Exercise inputs:
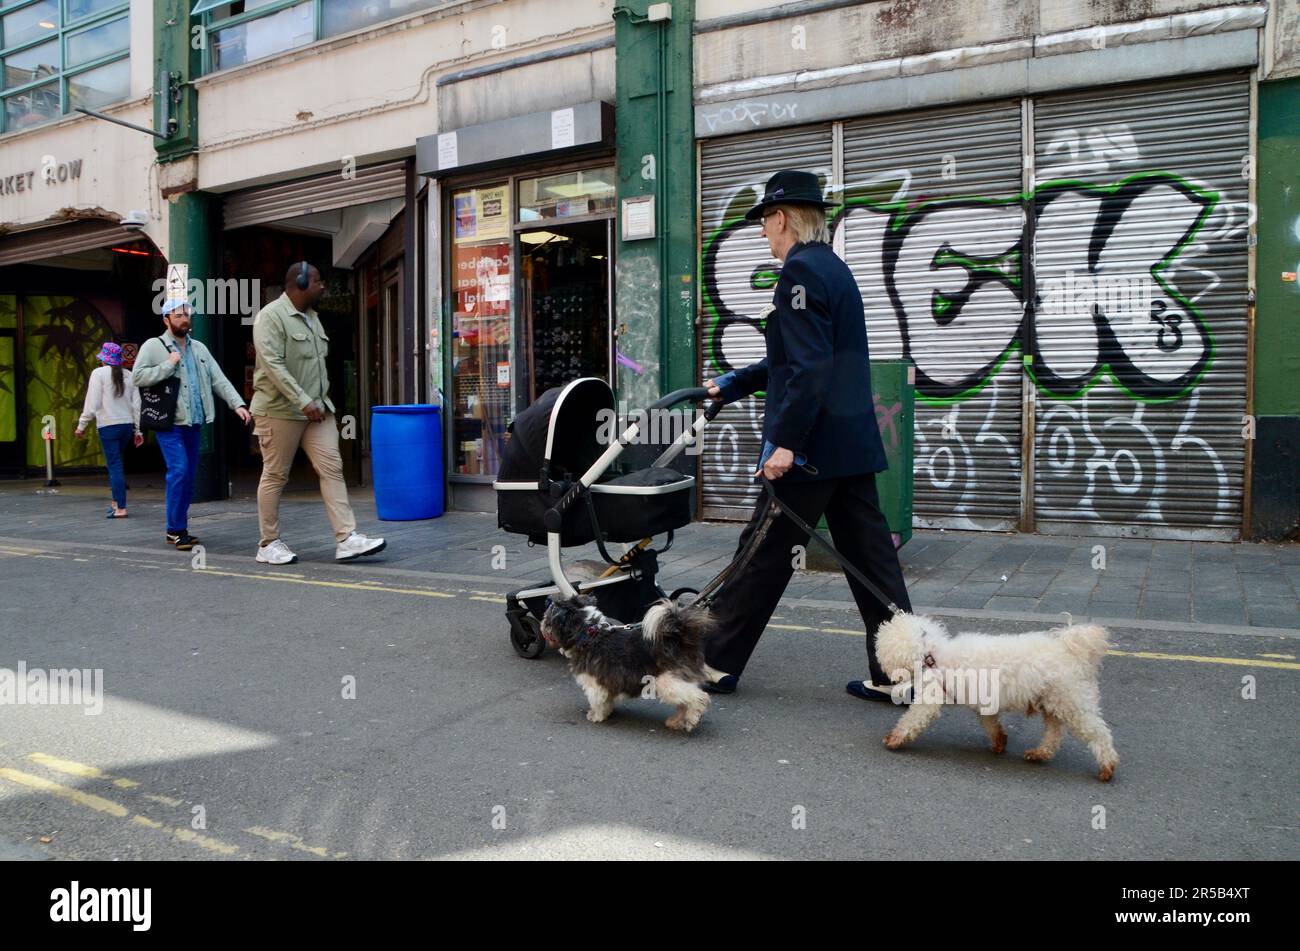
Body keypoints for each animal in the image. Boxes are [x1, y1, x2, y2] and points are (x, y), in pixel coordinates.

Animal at [878, 613, 1123, 784]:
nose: (884, 671)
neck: (931, 655)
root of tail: (1070, 649)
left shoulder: (930, 698)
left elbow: (911, 720)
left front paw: (894, 739)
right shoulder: (983, 703)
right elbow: (991, 725)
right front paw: (999, 742)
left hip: (1072, 703)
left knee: (1098, 733)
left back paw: (1107, 766)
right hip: (1052, 702)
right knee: (1054, 735)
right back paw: (1039, 753)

Exercise requirements: Images are to be excluded, and each record above written out word for word.

Answer box:
Body keypoints for each animal in the image. Boxes are [x1, y1, x2, y2] and points are (x, y), in pixel coordinates.

Animal at [878, 613, 1123, 784]:
nose: (884, 671)
neck: (931, 655)
root of tail: (1070, 649)
left shoulder: (930, 698)
left elbow: (911, 720)
left front paw: (894, 739)
right shoulder: (983, 703)
right elbow: (991, 725)
right front paw: (999, 742)
left hip: (1072, 703)
left knee: (1098, 733)
left back paw: (1107, 766)
right hip: (1052, 702)
right knee: (1054, 735)
right back paw: (1039, 753)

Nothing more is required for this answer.